Those claiming AI training on copyrighted works is “theft” misunderstand key aspects of copyright law and AI technology. Copyright protects specific expressions of ideas, not the ideas themselves. When AI systems ingest copyrighted works, they’re extracting general patterns and concepts - the “Bob Dylan-ness” or “Hemingway-ness” - not copying specific text or images.
This process is akin to how humans learn by reading widely and absorbing styles and techniques, rather than memorizing and reproducing exact passages. The AI discards the original text, keeping only abstract representations in “vector space”. When generating new content, the AI isn’t recreating copyrighted works, but producing new expressions inspired by the concepts it’s learned.
This is fundamentally different from copying a book or song. It’s more like the long-standing artistic tradition of being influenced by others’ work. The law has always recognized that ideas themselves can’t be owned - only particular expressions of them.
Moreover, there’s precedent for this kind of use being considered “transformative” and thus fair use. The Google Books project, which scanned millions of books to create a searchable index, was ruled legal despite protests from authors and publishers. AI training is arguably even more transformative.
While it’s understandable that creators feel uneasy about this new technology, labeling it “theft” is both legally and technically inaccurate. We may need new ways to support and compensate creators in the AI age, but that doesn’t make the current use of copyrighted works for AI training illegal or unethical.
For those interested, this argument is nicely laid out by Damien Riehl in FLOSS Weekly episode 744. https://twit.tv/shows/floss-weekly/episodes/744
While I agree that using copyrighted material to train your model is not theft, text that model produces can very much be plagiarism and OpenAI should be on the hook when it occurs.
Exactly, there are blatant examples of direct plagiarism spat out by these LLMs.
Operating system have been used to commit copyright infringement much more effectively and massively by copying copyrighted material verbatim.
OS vendors are not liable, the people who make and distribute the copies are.
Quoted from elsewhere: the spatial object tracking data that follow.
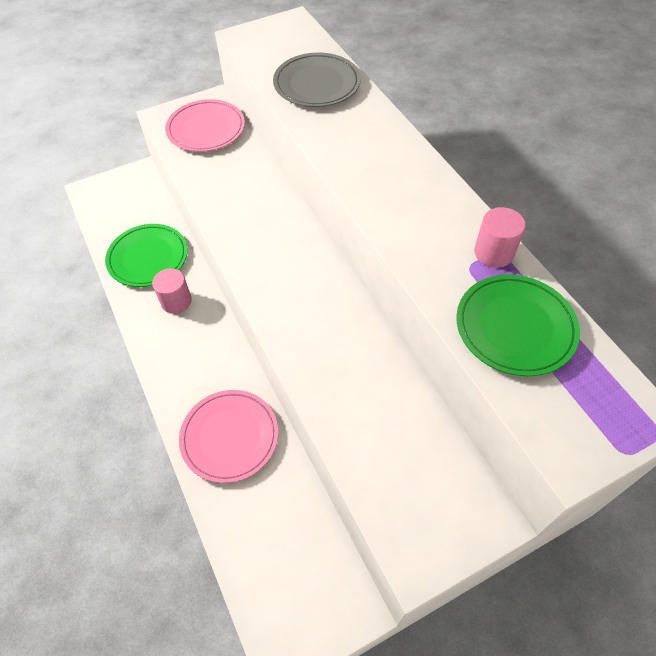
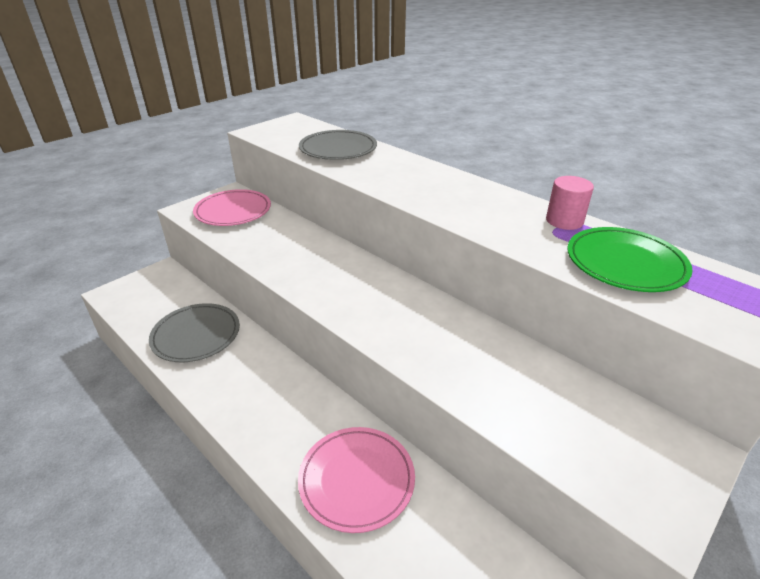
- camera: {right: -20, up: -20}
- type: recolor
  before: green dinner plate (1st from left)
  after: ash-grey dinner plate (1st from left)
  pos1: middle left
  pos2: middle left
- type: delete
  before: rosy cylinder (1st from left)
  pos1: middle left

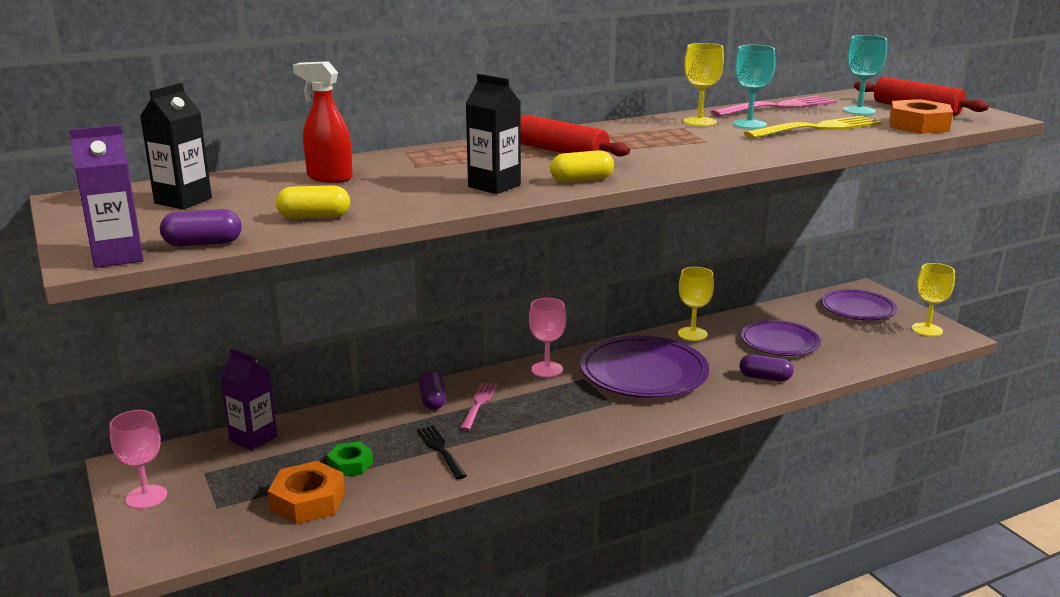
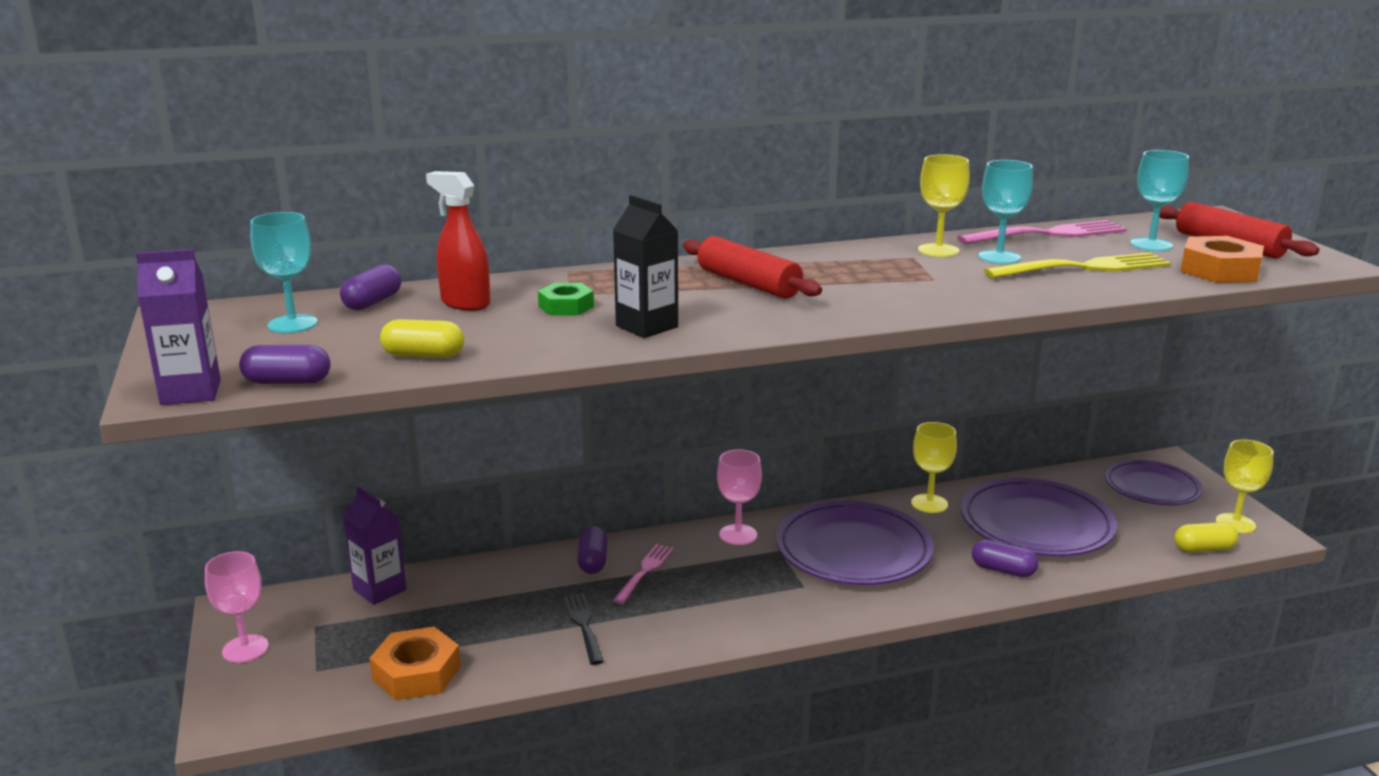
- camera: {right: 10, up: 0}
- type: replace
  before: black carton (1st from left)
  after: teal wine glass (1st from left)
  pos1: top left
  pos2: middle left
- type: move
  before: golden pill shape (2nd from left)
  pos1: top centre
  pos2: bottom right
- type: resize
  before: royal purple dinner plate (2nd from left)
  pos1: middle right
  pos2: middle right
  scale: 1.55
- type: move
  before: green hex nut
  pos1: bottom left
  pos2: centre
- type: insert
  after: royal purple pill shape (2nd from left)
  pos2: middle left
The same applies for Word processors, image editors etc.
You are for a massive expansion on the scope of copyright limiting the freedoms of the general public not just AI corps or tech corps.
Using your logic, the one making the copy in a word processor is the person typing, and the one making the copy in this LLM is OpenAI
Nope. The output is based on the users input in both cases.
No, the output in a word processor is explicitly created by the user, whereas the output created by a LLM is based on the training data OpenSI scraped and influenced by a user prompt
You need a very specific prompt to make a copy. Even to just be similar enough you have to put the proper input and try a lot of repetitions.
That’s why the right holders are going after the training which included copying by the AI corpos.
In your dream land right holders could just prompt the AI till it spit something close to their work and sue the AI corp for that. Repeat as needed ; infinite money glitch.
Obviously it doesn’t work that way.
Those analogies don’t make any sense.
Anyway, as a publisher, if I cannot get OpenAI/ChatGPT to sign an indemnity agreement where they are at fault for plagiarism then their tool is effectively useless because it is really hard to determine something in not plagiarism. That makes ChatGPT pretty sus to use for creatives. So who is going to pay for it?
Yes they do.
Which is why you want an agreement to make them liable for copyright infringement (plagiarism is not a crime itself).
You would have to pay for distributing copyright infringing material whether created by AI or humans or just straight up copied.
I don’t care if AI will be used,commercially or otherwise.
I am worried about further limitations being placed upon the general public (not “creatives”/publishers/AI corps) either by reinterpretation of existing laws, amendment of existing laws or legislation of brand new rights (for copyright holders/creators, not the general public).
I don’t even care who wins, the “creatives” or tech/AI, just that we don’t get further shafted.
Something like Microsoft Word or Paint is not generative.
It is standard for publishers to make indemnity agreements with creatives who produce for them, because like I said, it’s kinda difficult to prove plagiarism in the negative so a publisher doesn’t want to take the risk of distributing works where originality cannot be verified.
I’m not arguing that we should change any laws, just that people should not use these tools for commercial purposes if the producers of these tools will not take liability, because if they refuse to do so their tools are very risky to use.
I don’t see how my position affects the general public not using these tools, it’s purely about the relationship between creatives and publishers using AI tools and what they should expect and demand.
“Generative” is not a thing in copyright law.
You regard them as different to tools like Word. That does not exist in the law.
When you originally posted that they OpenAI should be on the hook I thought you meant they were the ones commiting copyright infringement. Not that they would violate private contracts with their customers.
Private agreements is not my business.
There is however a push by both sides to settle this in law. Whatever happens will affect everyone.